Suriyeli kadın sığınmacıdan başvuru

Suriyeli E.B. adlı kadın, eşinin patronu R.N. tarafından taciz edildiğini öne sürdü. Adli süreçlerden sonuç alamayan E.B., Anayasa Mahkemesi’ne başvurdu. Dilekçede, R.N’nin Emniyet müdürü olan kardeşinin nüfuzunu kullanarak soruşturmayı engellediği iddia edildi.

Zehra Özdilek

Suriye’deki savaştan kaçarak eşi ve çocuklarıyla Türkiye’ye sığınan ve eşinin patronu R. N. tarafından taciz edildiği iddia edilen E.B. adlı kadın, suç duyurusundan sonuç alamayınca Anayasa Mahkemesi’ne (AYM) başvurdu. 

Başvuru dilekçesinde, “Failin suçları işlerken Emniyet müdürü kardeşinin nüfuzunu kullanarak aileyi öldürtmek ve sınır dışı etmekle tehdit etmesi, soruşturma esnasında delil araştırmasının yapılmaması, failin polis teşkilatında müdür olan kardeşinin nüfuzunu gerçekten kullandığı sonucuna götürmektedir” denildi. 

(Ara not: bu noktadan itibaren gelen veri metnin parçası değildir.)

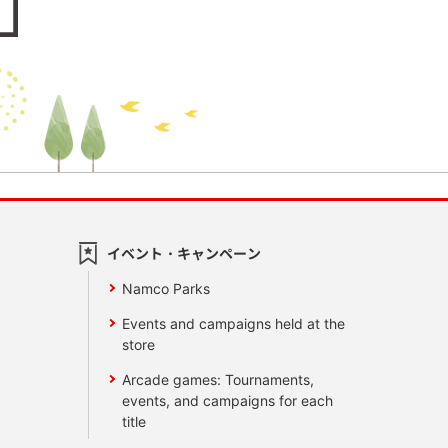
イベント・キャンペーン
Namco Parks
Events and campaigns held at the
store
Arcade games: Tournaments,
events, and campaigns for each
title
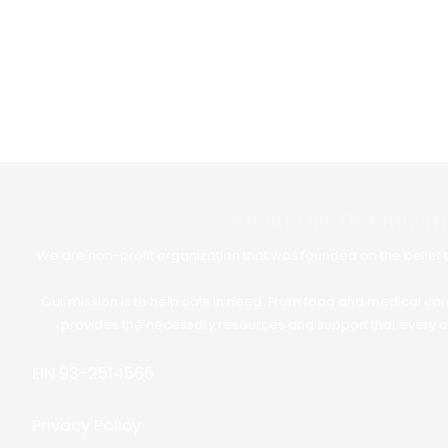
About Our Organizat
We are non-profit organization that was founded on the belief th
Our mission is to help cats in need. From food and medical car
provides the necessary resources and support that every c
EIN 93-2514566
Privacy Policy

Eşinin, patronu R. N. tarafından taciz edildiğini iddia eden E.B., suç duyurusuda bulundu. Yürütülen soruşturma takipsizlikle sonuçlandı, yapılan itiraz da reddedildi. 

Takipsizlik kararı ardından R.N., “sosyal medya ve basın yoluyla” şiddete uğradığını ileri sürürek E.B. ve eşi hakkında koruma kararı aldırdı. R.N. hakkındaki suçlamaların, “Emniyet’te görevli kardeşinin kariyerine zarar vermek amacıyla” yapıldığını savundu.

‘DELİLLER YOK SAYILDI’

Soruşturmadan sonuç alamayan E.B. AYM’ye başvurdu. Başvuru dilekçesinde yer alan ifadeler şöyle: “Savcılık şüpheli R.N’nin kardeşi M.Y., Diyabakır Asayiş Şube Müdürü olduğu halde soruşturmayı bu şube ve bağlı masa ve amirliklere devrederek etkili ve tarafsız bir soruşturma yürütülmesini imkânsız hale getirmiştir. Mağdurenin ifadesi tercümansız alınmıştır. E.B’nin ‘mağdure tanık’ olarak değil ‘müşteki’ olarak, eşinin ifadesi ise ‘tanık’ olarak değil ‘bilgi sahibi’ sıfatıyla alınmıştır. Bu sıfatlar delil olma niteliğini önemli oranda düşürmüştür. Etkin bir araştırma yapılmamış, deliller yok sayılmıştır. Savcılığa bildirilmesine rağmen tedbir alınmamıştır.” 

Dilekçede takipsizlik kararının kaldırılması talep edildi.